--- Passage shown ---
******************************
# Weights in USA's Engines.



## smcgill (Jan 2, 2008)

Has anyone added weights to the USA line's engines for better traction?
I know Aristo has done this.
I was thinking the fuel tank was empty, and low center of gravidy.
Thanks 
Sean


----------



## Bill Swindell (Jan 2, 2008)

The only weight that I have added is batteries.


----------



## NTCGRR (Jan 2, 2008)

All my Macs and SD have two Aristo weights added and got rid of the rubber tires so that wheels gear does not do all the work.


----------



## aceinspp (Jan 2, 2008)

Yep put weights in all my USAT locos. Later RJD


----------



## aceinspp (Jan 2, 2008)

Oh well.


----------



## smcgill (Jan 2, 2008)

Well it snowed today, then rain = heavy snow. Rotary no good. Plow did O.K. The engines with the weight did great , no sliding off. The plow did slid off the tracks @ curves, 20 footers "packed snow" was the cause. Engines seemed to push a lot better!! I think in the spring I'll remove the weights. Sorry no pics or video's. Sean


----------



## Dick413 (Jan 7, 2008)

Only if you do as Marty has done other wise stall voltage is way to high on motors.


----------
******************************
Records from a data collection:
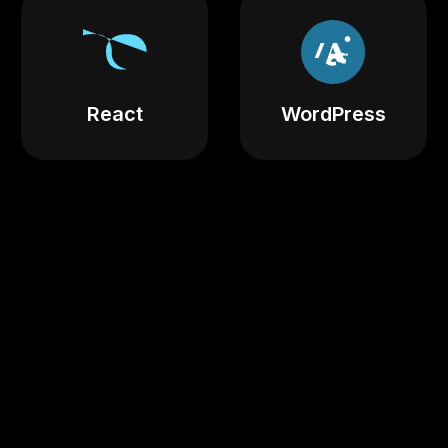
React
WordPress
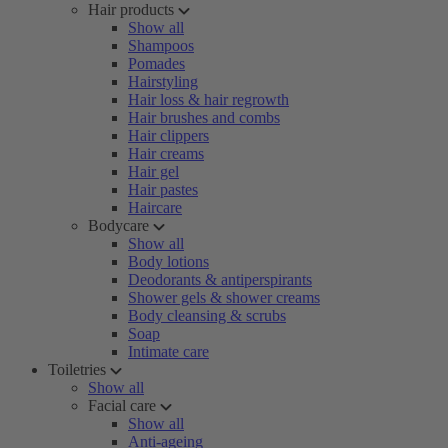
Hair products
Show all
Shampoos
Pomades
Hairstyling
Hair loss & hair regrowth
Hair brushes and combs
Hair clippers
Hair creams
Hair gel
Hair pastes
Haircare
Bodycare
Show all
Body lotions
Deodorants & antiperspirants
Shower gels & shower creams
Body cleansing & scrubs
Soap
Intimate care
Toiletries
Show all
Facial care
Show all
Anti-ageing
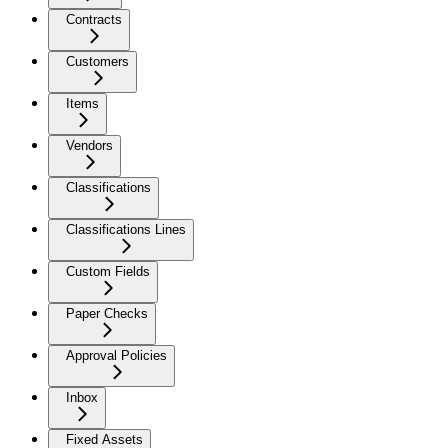
Contracts
Customers
Items
Vendors
Classifications
Classifications Lines
Custom Fields
Paper Checks
Approval Policies
Inbox
Fixed Assets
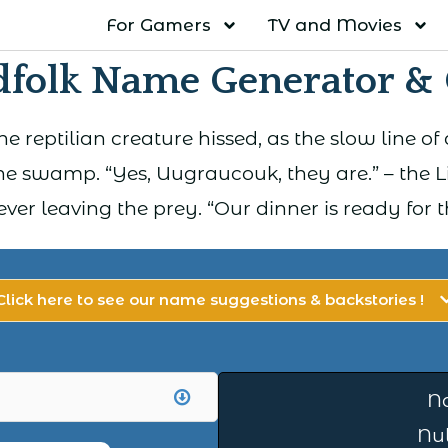
For Gamers
TV and Movies
dfolk Name Generator &
 the reptilian creature hissed, as the slow lin
e swamp. “Yes, Uugraucouk, they are.” – the L
ever leaving the prey. “Our dinner is ready for t
Click here to see our name suggestions & backstories !
N
Nul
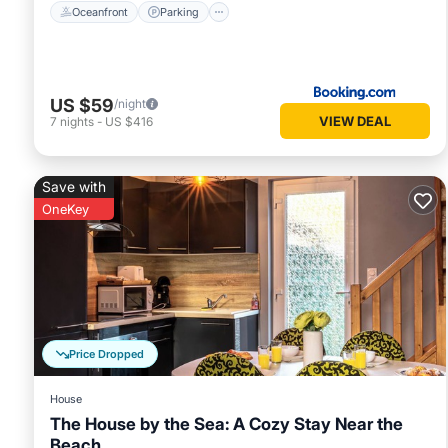
Oceanfront
Parking
US $59
/night
VIEW DEAL
7
nights
-
US $416
Save with
OneKey
Price Dropped
House
The House by the Sea: A Cozy Stay Near the
Beach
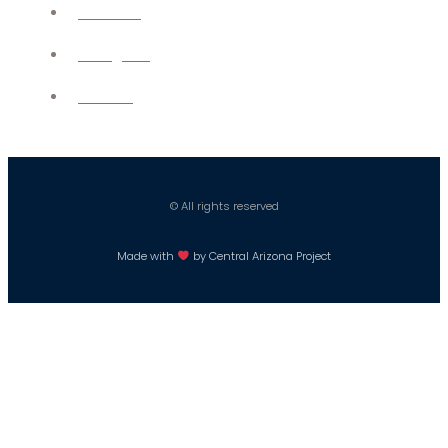
YouTube
Instagram
Careers
© All rights reserved
Made with
by Central Arizona Project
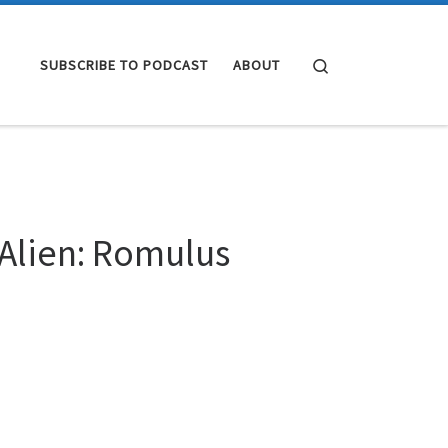
Search
SUBSCRIBE TO PODCAST
ABOUT
 Alien: Romulus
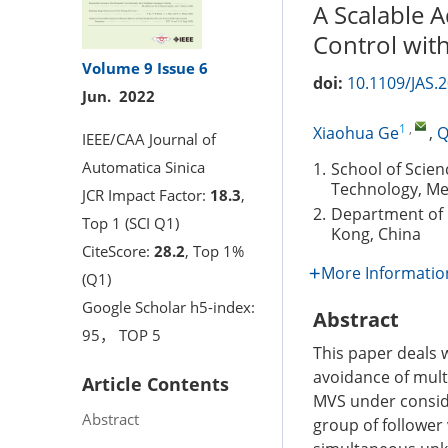
A Scalable 
Control wit
Volume 9
Issue 6
doi:
10.1109/JAS.
Jun. 2022
1
,
Xiaohua Ge
,
Q
IEEE/CAA Journal of
Automatica Sinica
1.
School of Scie
Technology, Mel
JCR Impact Factor:
18.3
,
2.
Department of 
Top 1 (SCI Q1)
Kong, China
CiteScore:
28.2
, Top 1%
More Informatio
(Q1)
Google Scholar h5-index:
Abstract
95， TOP 5
This paper deals 
avoidance of mult
Article Contents
MVS under conside
Abstract
group of follower 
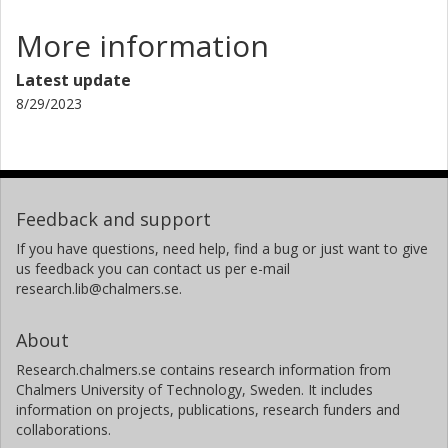
More information
Latest update
8/29/2023
Feedback and support
If you have questions, need help, find a bug or just want to give
us feedback you can contact us per e-mail
research.lib@chalmers.se.
About
Research.chalmers.se contains research information from
Chalmers University of Technology, Sweden. It includes
information on projects, publications, research funders and
collaborations.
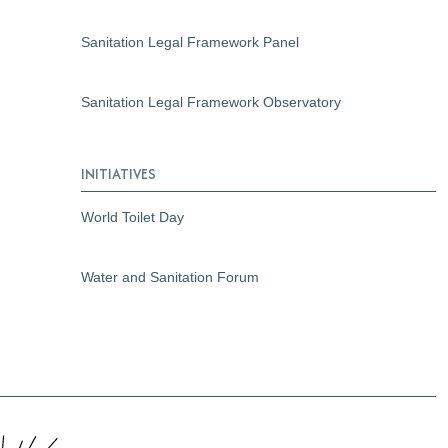
Sanitation Legal Framework Panel
Sanitation Legal Framework Observatory
INITIATIVES
World Toilet Day
Water and Sanitation Forum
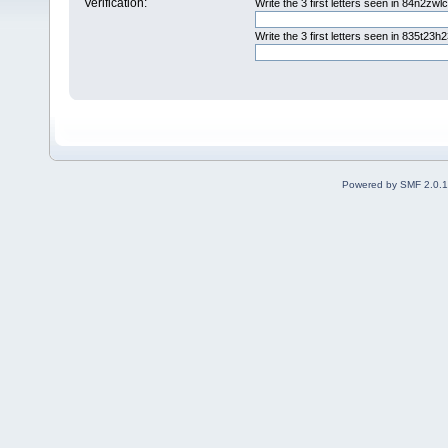
Verification:
Write the 3 first letters seen in 84n2zwl
Write the 3 first letters seen in 835t23h
Powered by SMF 2.0.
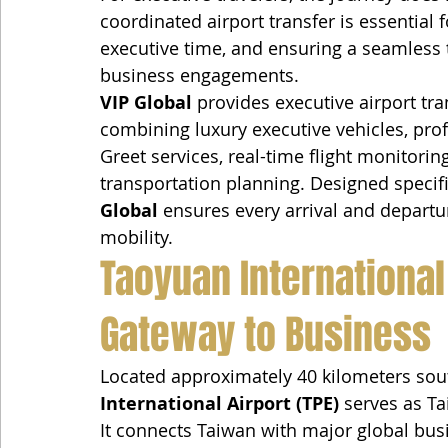
coordinated airport transfer is essential 
executive time, and ensuring a seamless t
business engagements.
VIP Global
 provides executive airport tra
combining luxury executive vehicles, pro
Greet services, real-time flight monitori
transportation planning. Designed specific
Global
 ensures every arrival and departur
mobility.
Taoyuan International 
Gateway to Business
Located approximately 40 kilometers sout
International Airport (TPE)
 serves as Ta
It connects Taiwan with major global bus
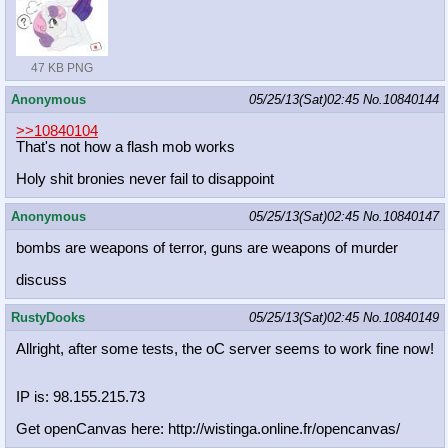
47 KB PNG
Anonymous
05/25/13(Sat)02:45
No.
10840144
>>10840104
That's not how a flash mob works
Holy shit bronies never fail to disappoint
Anonymous
05/25/13(Sat)02:45
No.
10840147
bombs are weapons of terror, guns are weapons of murder
discuss
RustyDooks
05/25/13(Sat)02:45
No.
10840149
Allright, after some tests, the oC server seems to work fine now!
IP is: 98.155.215.73
Get openCanvas here: http://wistinga.online.fr/opencanva
s/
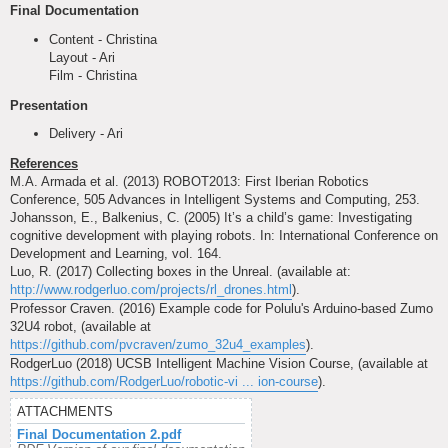
Final Documentation
Content - Christina
Layout - Ari
Film - Christina
Presentation
Delivery - Ari
References
M.A. Armada et al. (2013) ROBOT2013: First Iberian Robotics
Conference, 505 Advances in Intelligent Systems and Computing, 253.
Johansson, E., Balkenius, C. (2005) It’s a child’s game: Investigating
cognitive development with playing robots. In: International Conference on
Development and Learning, vol. 164.
Luo, R. (2017) Collecting boxes in the Unreal. (available at:
http://www.rodgerluo.com/projects/rl_drones.html
).
Professor Craven. (2016) Example code for Polulu's Arduino-based Zumo
32U4 robot, (available at
https://github.com/pvcraven/zumo_32u4_examples
).
RodgerLuo (2018) UCSB Intelligent Machine Vision Course, (available at
https://github.com/RodgerLuo/robotic-vi ... ion-course
).
ATTACHMENTS
Final Documentation 2.pdf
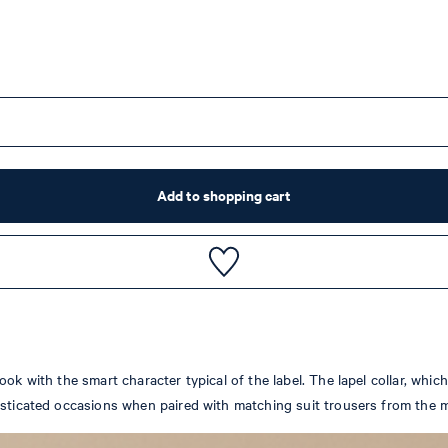
Add to shopping cart
ok with the smart character typical of the label. The lapel collar, whi
isticated occasions when paired with matching suit trousers from the m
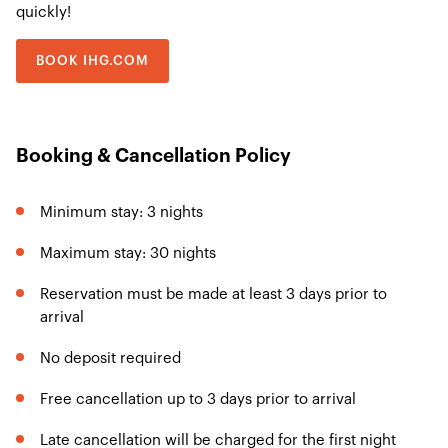
quickly!
BOOK IHG.COM
Booking & Cancellation Policy
Minimum stay: 3 nights
Maximum stay: 30 nights
Reservation must be made at least 3 days prior to
arrival
No deposit required
Free cancellation up to 3 days prior to arrival
Late cancellation will be charged for the first night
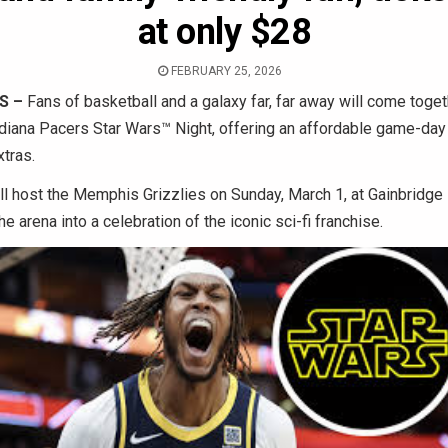
at only $28
FEBRUARY 25, 2026
S –
Fans of basketball and a galaxy far, far away will come toget
diana Pacers Star Wars™ Night, offering an affordable game-day
tras.
l host the Memphis Grizzlies on Sunday, March 1, at Gainbridge
e arena into a celebration of the iconic sci-fi franchise.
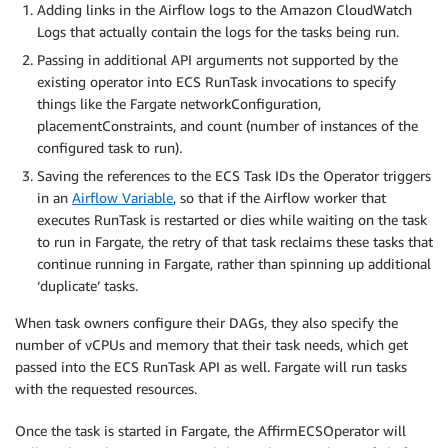
Adding links in the Airflow logs to the Amazon CloudWatch
Logs that actually contain the logs for the tasks being run.
Passing in additional API arguments not supported by the
existing operator into ECS RunTask invocations to specify
things like the Fargate networkConfiguration,
placementConstraints, and count (number of instances of the
configured task to run).
Saving the references to the ECS Task IDs the Operator triggers
in an​ ​
Airflow Variable​
, so that if the Airflow worker that
executes RunTask is restarted or dies while waiting on the task
to run in Fargate, the retry of that task reclaims these tasks that
continue running in Fargate, rather than spinning up additional
‘duplicate’ tasks.
When task owners configure their DAGs, they also specify the
number of vCPUs and memory that their task needs, which get
passed into the ECS RunTask API as well. Fargate will run tasks
with the requested resources.
Once the task is started in Fargate, the AffirmECSOperator will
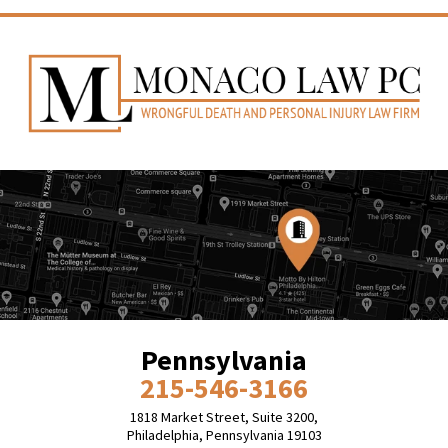
Pennsylvania
215-546-3166
1818 Market Street, Suite 3200,
Philadelphia, Pennsylvania 19103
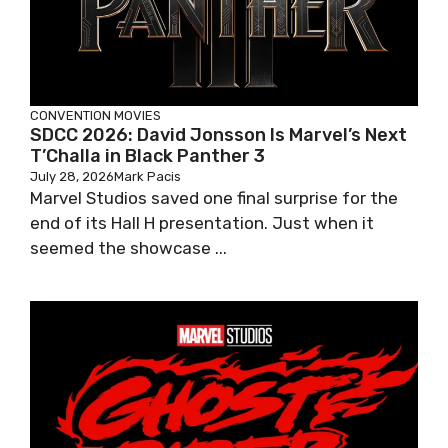
CONVENTION
MOVIES
SDCC 2026: David Jonsson Is Marvel’s Next
T’Challa in Black Panther 3
July 28, 2026
Mark Pacis
Marvel Studios saved one final surprise for the
end of its Hall H presentation. Just when it
seemed the showcase ...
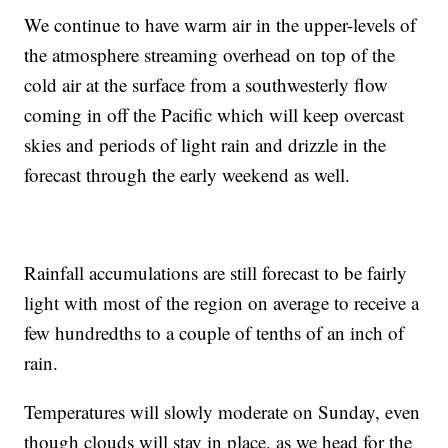
We continue to have warm air in the upper-levels of
the atmosphere streaming overhead on top of the
cold air at the surface from a southwesterly flow
coming in off the Pacific which will keep overcast
skies and periods of light rain and drizzle in the
forecast through the early weekend as well.
Rainfall accumulations are still forecast to be fairly
light with most of the region on average to receive a
few hundredths to a couple of tenths of an inch of
rain.
Temperatures will slowly moderate on Sunday, even
though clouds will stay in place, as we head for the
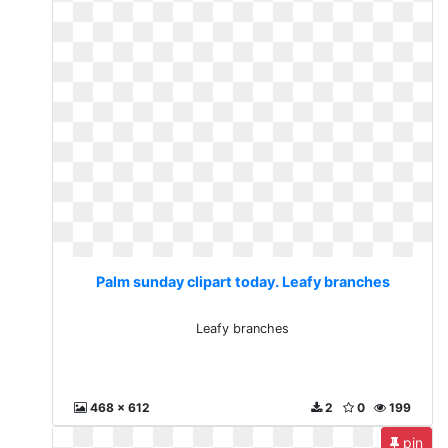
Palm sunday clipart today. Leafy branches
Leafy branches
468 x 612
2
0
199
pin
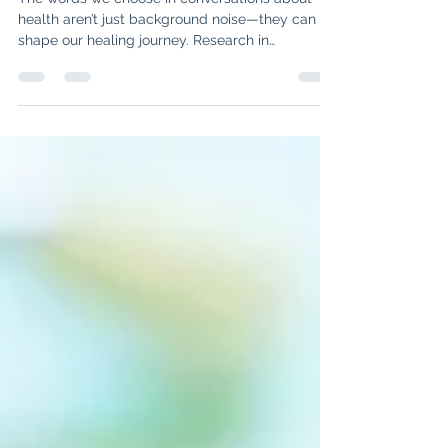
Health Journey
The words we choose in conversations about
health aren’t just background noise—they can
shape our healing journey. Research in
rheumatology shows that hope, empowerment,
and mindful language improve stress, pain, and
even treatment outcomes. Learn how reframing
your inner dialogue and advocating for
empowering conversations can make a real
difference in your path to healing.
******************************
--- Task instructions ---
**a.** Please copy the part of the forum thread on weighting USA engines that begins with the words containing "Has anyone added" and ends with "center of gravidy.".
**b.** Turn the entries, from their first line through the line containing "group of follower", into a Markdown table with the columns No. and Text. Give one numbered row per line, and leave out blank lines and the picture markers.

--- Outputs for the tasks ---
**a.**
Has anyone added weights to the USA line's engines for better traction?
I know Aristo has done this.
I was thinking the fuel tank was empty, and low center of gravidy.

**b.**
| No. | Text |
|---|---|
| 1 | React |
| 2 | WordPress |
| 3 | Hair products |
| 4 | Show all |
| 5 | Shampoos |
| 6 | Pomades |
| 7 | Hairstyling |
| 8 | Hair loss & hair regrowth |
| 9 | Hair brushes and combs |
| 10 | Hair clippers |
| 11 | Hair creams |
| 12 | Hair gel |
| 13 | Hair pastes |
| 14 | Haircare |
| 15 | Bodycare |
| 16 | Show all |
| 17 | Body lotions |
| 18 | Deodorants & antiperspirants |
| 19 | Shower gels & shower creams |
| 20 | Body cleansing & scrubs |
| 21 | Soap |
| 22 | Intimate care |
| 23 | Toiletries |
| 24 | Show all |
| 25 | Facial care |
| 26 | Show all |
| 27 | Anti-ageing |
| 28 | Contracts |
| 29 | Customers |
| 30 | Items |
| 31 | Vendors |
| 32 | Classifications |
| 33 | Classifications Lines |
| 34 | Custom Fields |
| 35 | Paper Checks |
| 36 | Approval Policies |
| 37 | Inbox |
| 38 | Fixed Assets |
| 39 | For Gamers |
| 40 | TV and Movies |
| 41 | dfolk Name Generator & |
| 42 |  the reptilian creature hissed, as the slow lin |
| 43 | e swamp. “Yes, Uugraucouk, they are.” – the L |
| 44 | ever leaving the prey. “Our dinner is ready for t |
| 45 | Click here to see our name suggestions & backstories ! |
| 46 | N |
| 47 | Nul |
| 48 | Oceanfront |
| 49 | Parking |
| 50 | US $59 |
| 51 | /night |
| 52 | VIEW DEAL |
| 53 | 7 |
| 54 | nights |
| 55 | - |
| 56 | US $416 |
| 57 | Save with |
| 58 | OneKey |
| 59 | Price Dropped |
| 60 | House |
| 61 | The House by the Sea: A Cozy Stay Near the |
| 62 | Beach |
| 63 | YouTube |
| 64 | Instagram |
| 65 | Careers |
| 66 | © All rights reserved |
| 67 | Made with |
| 68 | by Central Arizona Project |
| 69 | Search |
| 70 | SUBSCRIBE TO PODCAST |
| 71 | ABOUT |
| 72 |  Alien: Romulus |
| 73 | A Scalable  |
| 74 | Control wit |
| 75 | Volume 9 |
| 76 | Issue 6 |
| 77 | doi: |
| 78 | 10.1109/JAS. |
| 79 | Jun. 2022 |
| 80 | 1 |
| 81 | , |
| 82 | Xiaohua Ge |
| 83 | , |
| 84 | Q |
| 85 | IEEE/CAA Journal of |
| 86 | Automatica Sinica |
| 87 | 1. |
| 88 | School of Scie |
| 89 | Technology, Mel |
| 90 | JCR Impact Factor: |
| 91 | 18.3 |
| 92 | , |
| 93 | 2. |
| 94 | Department of  |
| 95 | Top 1 (SCI Q1) |
| 96 | Kong, China |
| 97 | CiteScore: |
| 98 | 28.2 |
| 99 | , Top 1% |
| 100 | More Informatio |
| 101 | (Q1) |
| 102 | Google Scholar h5-index: |
| 103 | Abstract |
| 104 | 95， TOP 5 |
| 105 | This paper deals  |
| 106 | avoidance of mult |
| 107 | Article Contents |
| 108 | MVS under conside |
| 109 | Abstract |
| 110 | group of follower  |